Two weeks ago, I switched from my own NV fork to nvALT. In this newest community-customised fork of Zachary Schneirov’s original Notational Velocity, a few neat design changes have been applied. There is a fullscreen mode, widescreen-layout (<3), word count and a shortcut to open the current file in TextMate—just to name a few of my favorites. Naturally, NV’s original features introduced in January are included as well: for example Tags are stored in OpenMeta format, meaning you can delete the Notes & Settings database file without any loss (except bookmarks), which initially make them useful for me since heavy NV customizations can render this file useless in no time.

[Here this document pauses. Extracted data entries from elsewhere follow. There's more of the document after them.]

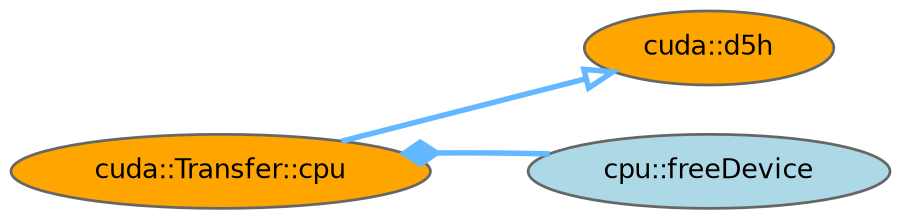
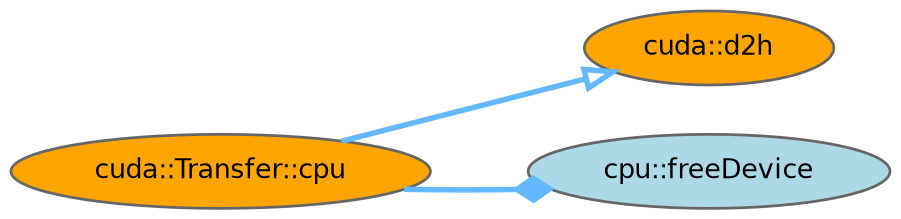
  digraph {
    rankdir=LR
    node [color=grey40 fillcolor=orange fontname=Helvetica fontsize=10 shape=ellipse style=filled]
    edge [color=steelblue1 fontname=Helvetica fontsize=10 labelfontname=Helvetica labelfontsize=10 style=bold]
    n1 [color=gray40 fontcolor=black height=0.2 label="cuda::Transfer::cpu" width=0.4]
-   n2 [height=0.2 label="cuda::d5h" width=0.4]
+   n2 [height=0.2 label="cuda::d2h" width=0.4]
    n3 [fillcolor=lightblue height=0.2 label="cpu::freeDevice" width=0.4]
    n1 -> n2 [arrowhead=onormal]
-   n3 -> n1 [arrowhead=diamond]
+   n1 -> n3 [arrowhead=diamond]
  }
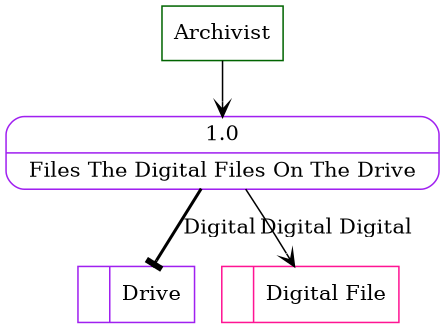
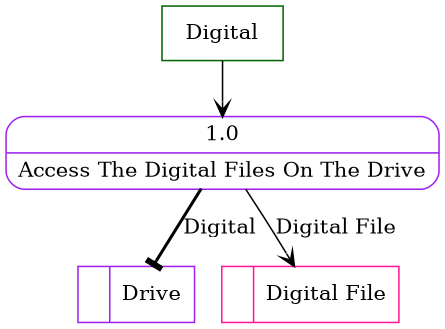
  digraph {
    node [color=purple shape=record]
    edge [arrowhead=vee style=solid]
    n1 [label="<f0>  |<f1> Drive "]
    n2 [color=deeppink label="<f0>  |<f1> Digital File "]
-   n3 [color=darkgreen label=Archivist shape=box]
-   n4 [label="{<f0> 1.0|<f1> Files The Digital Files On The Drive }" shape=Mrecord]
+   n3 [color=darkgreen label=Digital shape=box]
+   n4 [label="{<f0> 1.0|<f1> Access The Digital Files On The Drive }" shape=Mrecord]
    n3 -> n4
    n4 -> n1 [arrowhead=tee label=Digital style=bold]
-   n4 -> n2 [label="Digital Digital"]
+   n4 -> n2 [label="Digital File"]
  }
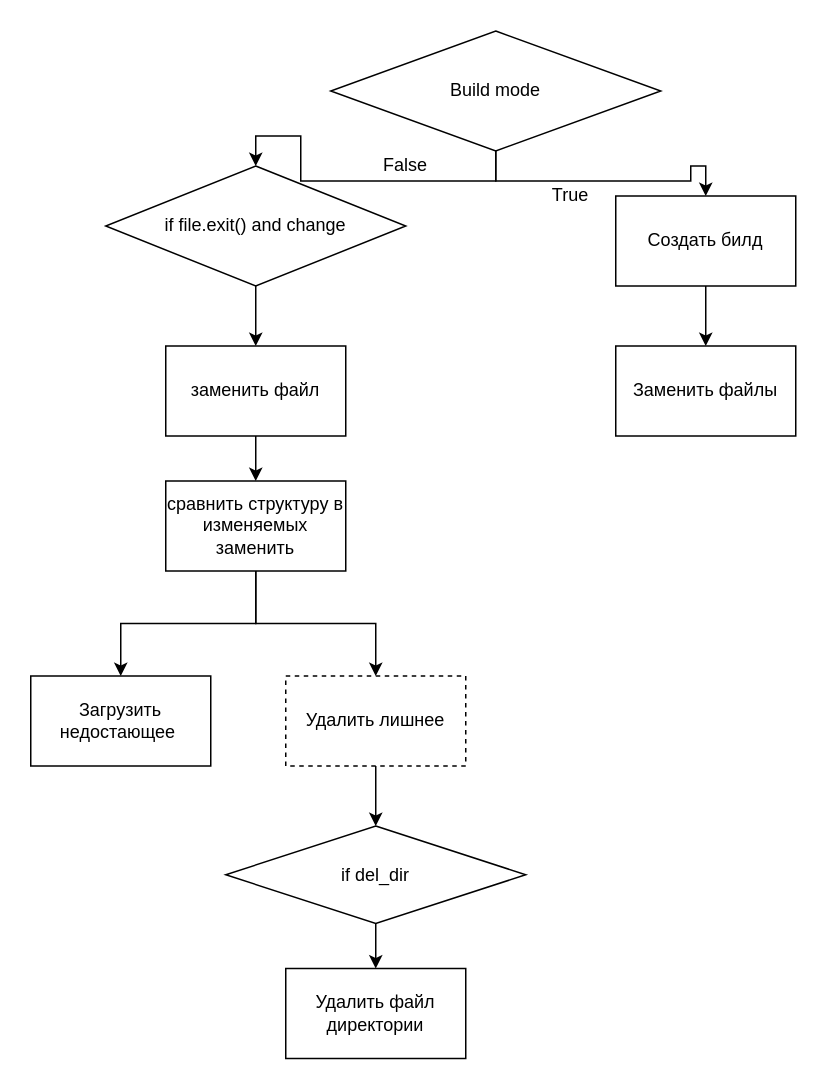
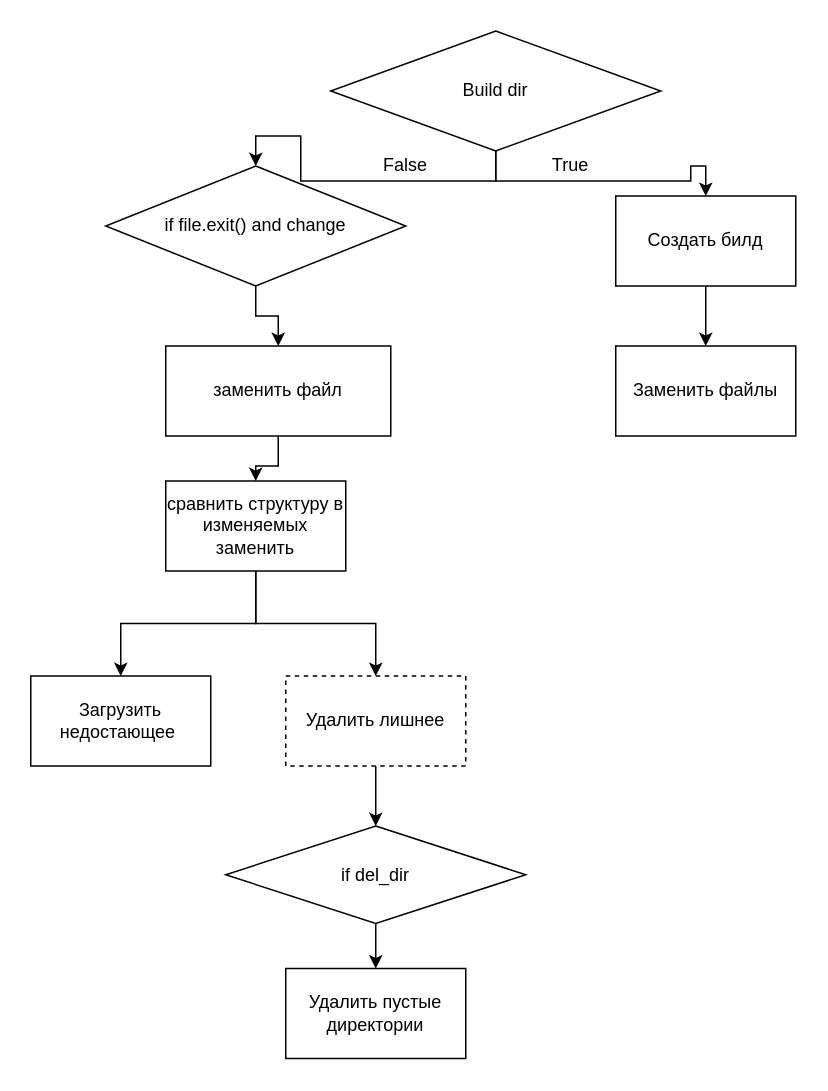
  <mxCell id="0" />
  <mxCell id="1" parent="0" />
  <mxCell id="2" style="edgeStyle=orthogonalEdgeStyle;rounded=0;orthogonalLoop=1;jettySize=auto;html=1;exitX=0.5;exitY=1;exitDx=0;exitDy=0;" edge="1" parent="1" source="3" target="5"><mxGeometry relative="1" as="geometry"><mxPoint x="170" y="260" as="sourcePoint" /></mxGeometry></mxCell>
  <mxCell id="3" value="if file.exit() and change" style="rhombus;whiteSpace=wrap;html=1;" vertex="1" parent="1"><mxGeometry x="70" y="110" width="200" height="80" as="geometry" /></mxCell>
  <mxCell id="4" value="" style="edgeStyle=orthogonalEdgeStyle;rounded=0;orthogonalLoop=1;jettySize=auto;html=1;" edge="1" parent="1" source="5" target="8"><mxGeometry relative="1" as="geometry" /></mxCell>
- <mxCell id="5" value="заменить файл" style="rounded=0;whiteSpace=wrap;html=1;" vertex="1" parent="1"><mxGeometry x="110" y="230" width="120" height="60" as="geometry" /></mxCell>
+ <mxCell id="5" value="заменить файл" style="rounded=0;whiteSpace=wrap;html=1;" vertex="1" parent="1"><mxGeometry x="110" y="230" width="150" height="60" as="geometry" /></mxCell>
  <mxCell id="6" value="" style="edgeStyle=orthogonalEdgeStyle;rounded=0;orthogonalLoop=1;jettySize=auto;html=1;" edge="1" parent="1" source="8" target="10"><mxGeometry relative="1" as="geometry" /></mxCell>
  <mxCell id="7" style="edgeStyle=orthogonalEdgeStyle;rounded=0;orthogonalLoop=1;jettySize=auto;html=1;entryX=0.5;entryY=0;entryDx=0;entryDy=0;" edge="1" parent="1" source="8" target="11"><mxGeometry relative="1" as="geometry" /></mxCell>
  <mxCell id="8" value="сравнить структуру в изменяемых заменить" style="rounded=0;whiteSpace=wrap;html=1;" vertex="1" parent="1"><mxGeometry x="110" y="320" width="120" height="60" as="geometry" /></mxCell>
  <mxCell id="9" value="" style="edgeStyle=orthogonalEdgeStyle;rounded=0;orthogonalLoop=1;jettySize=auto;html=1;" edge="1" parent="1" source="10" target="22"><mxGeometry relative="1" as="geometry" /></mxCell>
  <mxCell id="10" value="Удалить лишнее" style="rounded=0;whiteSpace=wrap;html=1;dashed=1;" vertex="1" parent="1"><mxGeometry x="190" y="450" width="120" height="60" as="geometry" /></mxCell>
  <mxCell id="11" value="Загрузить недостающее&amp;nbsp;" style="rounded=0;whiteSpace=wrap;html=1;" vertex="1" parent="1"><mxGeometry x="20" y="450" width="120" height="60" as="geometry" /></mxCell>
  <mxCell id="12" style="edgeStyle=orthogonalEdgeStyle;rounded=0;orthogonalLoop=1;jettySize=auto;html=1;entryX=0.5;entryY=0;entryDx=0;entryDy=0;" edge="1" parent="1" source="14" target="3"><mxGeometry relative="1" as="geometry" /></mxCell>
  <mxCell id="13" style="edgeStyle=orthogonalEdgeStyle;rounded=0;orthogonalLoop=1;jettySize=auto;html=1;entryX=0.5;entryY=0;entryDx=0;entryDy=0;" edge="1" parent="1" source="14" target="16"><mxGeometry relative="1" as="geometry" /></mxCell>
- <mxCell id="14" value="Build mode" style="rhombus;whiteSpace=wrap;html=1;" vertex="1" parent="1"><mxGeometry x="220" y="20" width="220" height="80" as="geometry" /></mxCell>
+ <mxCell id="14" value="Build dir" style="rhombus;whiteSpace=wrap;html=1;" vertex="1" parent="1"><mxGeometry x="220" y="20" width="220" height="80" as="geometry" /></mxCell>
  <mxCell id="15" value="" style="edgeStyle=orthogonalEdgeStyle;rounded=0;orthogonalLoop=1;jettySize=auto;html=1;" edge="1" parent="1" source="16" target="19"><mxGeometry relative="1" as="geometry" /></mxCell>
  <mxCell id="16" value="Создать билд" style="rounded=0;whiteSpace=wrap;html=1;" vertex="1" parent="1"><mxGeometry x="410" y="130" width="120" height="60" as="geometry" /></mxCell>
  <mxCell id="17" value="False" style="text;html=1;strokeColor=none;fillColor=none;align=center;verticalAlign=middle;whiteSpace=wrap;rounded=0;" vertex="1" parent="1"><mxGeometry x="250" y="100" width="40" height="20" as="geometry" /></mxCell>
- <mxCell id="18" value="True" style="text;html=1;strokeColor=none;fillColor=none;align=center;verticalAlign=middle;whiteSpace=wrap;rounded=0;" vertex="1" parent="1"><mxGeometry x="360" y="120" width="40" height="20" as="geometry" /></mxCell>
+ <mxCell id="18" value="True" style="text;html=1;strokeColor=none;fillColor=none;align=center;verticalAlign=middle;whiteSpace=wrap;rounded=0;" vertex="1" parent="1"><mxGeometry x="360" y="100" width="40" height="20" as="geometry" /></mxCell>
  <mxCell id="19" value="Заменить файлы" style="rounded=0;whiteSpace=wrap;html=1;" vertex="1" parent="1"><mxGeometry x="410" y="230" width="120" height="60" as="geometry" /></mxCell>
- <mxCell id="20" value="Удалить файл директории" style="rounded=0;whiteSpace=wrap;html=1;" vertex="1" parent="1"><mxGeometry x="190" y="645" width="120" height="60" as="geometry" /></mxCell>
+ <mxCell id="20" value="Удалить пустые директории" style="rounded=0;whiteSpace=wrap;html=1;" vertex="1" parent="1"><mxGeometry x="190" y="645" width="120" height="60" as="geometry" /></mxCell>
  <mxCell id="21" value="" style="edgeStyle=orthogonalEdgeStyle;rounded=0;orthogonalLoop=1;jettySize=auto;html=1;" edge="1" parent="1" source="22" target="20"><mxGeometry relative="1" as="geometry" /></mxCell>
  <mxCell id="22" value="if del_dir" style="rhombus;whiteSpace=wrap;html=1;" vertex="1" parent="1"><mxGeometry x="150" y="550" width="200" height="65" as="geometry" /></mxCell>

Also, the text width is adjustable: when set to 650px with a nice and free Anonymous Pro 14pt font, you can resize the window to your liking but never exceed 78 characters. In this way, I can focus on writing notes in fullscreen mode and still be able to manually break lines at a common width. (Common in respect of ancestral terminal use and derived guidelines for composing plain text files, mails and whatnot.)

Issues

There are a few issues which I’d like to fix as soon as the source code is released.

nvALT preview

  1. The Markdown preview window style. It’s default style is just not-so-stylish at all but shows what can be accomplished when the user takes some time to modify it. I’d like to tweak the default template a bit and enhance it attractivity-wise.
  2. MultiMarkdown preview rendering ignores the whole header. Thus, every note without a header is rendered quite nicely. My fork had issues with this: every document’s first line or paragraph was assumed to be the header, hence not rendered at all. Now it’s the opposite. There is an objectively right way just in the middle: check for existing header metadata.
  3. Switch MultiMarkdown rendering engine. Fletcher himself released an incredibly fast rendering engine earlier this year, on which I reported. I want that one, cutting edge, blazing fast (live preview, that is).

Hereby, I stall my fork until nvALT’s source becomes available. Maybe I’m able to plug my desired custiomizations into this new big thing.